REPUBLIKA.CO.ID, WASHINGTON -- Kepala Kebijakan Luar Negeri Uni Eropa Federica Mogherini menilai intervensi militer di Venezuela bukan jalan terbaik menyelesaikan krisis kemanusiaan dan politik. Menurutnya, solusi yang dibutuhkan harus bersifat politis, damai dan demokratis.
"Ketegangan memang telah meningkat secara dramatis di sana. Tetapi solusi krisis tersebut harus bersifat politis, damai dan demokratis," kata dia seprti dilansir di Anadolu Agency, Rabu (13/3).
Mogherini menegaskan, intervensi militer dari dalam dan luar negeri tidak dapat diterima. "Dan solusinya tidak dapat, tidak boleh, dipaksakan dari luar," ujar dia di markas Perserikatan Bangsa-Bangsa di New Yok, AS.
Kendati demikian, Presiden AS Donald Trump dan para pejabat seniornya telah menolak mengabaikan penggunaan kekuatan militer untuk mengakhiri krisis di Venezuela. Mereka malah bersikeras semua opsi tetap ada di atas meja.
Mayoritas negara Uni Eropa, AS, dan belasan negara lain mengakui presiden Majelis Nasional Venezuela Juan Guaido sebagai pemimpin sah negara itu setelah ia menyatakan dirinya sebagai presiden sementara pada 23 Januari lalu.
Namun, Presiden Venezuela Nicolas Maduro dengan gigih menolak seruan dari Guaido dan para pendukungnya untuk menyerahkan kekuasaan. Maduro bersikeras dia adalah korban dari kudeta yang diatur AS.
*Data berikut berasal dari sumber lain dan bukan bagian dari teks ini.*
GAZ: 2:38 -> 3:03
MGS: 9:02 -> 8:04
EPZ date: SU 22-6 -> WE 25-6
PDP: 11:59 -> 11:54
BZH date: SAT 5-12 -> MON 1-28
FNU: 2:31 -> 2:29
AS telah memimpin kampanye internasional untuk menerapkan tekanan ekonomi dan diplomatik kepada Maduro, termasuk memberikan sanksi kepada perusahaan minyak milik negara negara itu, Petroleos De Venezuela S.A., atau PDVSA. AS juga memasukkan ke daftar hitam pejabat pemerintah Venezuela yang tetap setia pada Maduro.
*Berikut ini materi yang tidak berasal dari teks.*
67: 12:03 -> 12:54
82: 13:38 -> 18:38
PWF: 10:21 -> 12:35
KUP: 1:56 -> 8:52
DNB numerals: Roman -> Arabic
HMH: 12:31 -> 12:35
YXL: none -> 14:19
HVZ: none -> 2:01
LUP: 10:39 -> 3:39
Berdasarkan catatan Dana Moneter Internasional, Venezuela mengalami kekurangan pangan dan obat-obatan yang meluas dan memiliki tingkat inflasi tertinggi di dunia. Perekonomian Venezuela juga mengalami penurunan tajam menyusul penurunan harga minyak mentah global. Dalam kondisi ini, Turki, Rusia, Iran, Kuba, Cina, dan Bolivia mempertahankan dukungannya untuk Maduro.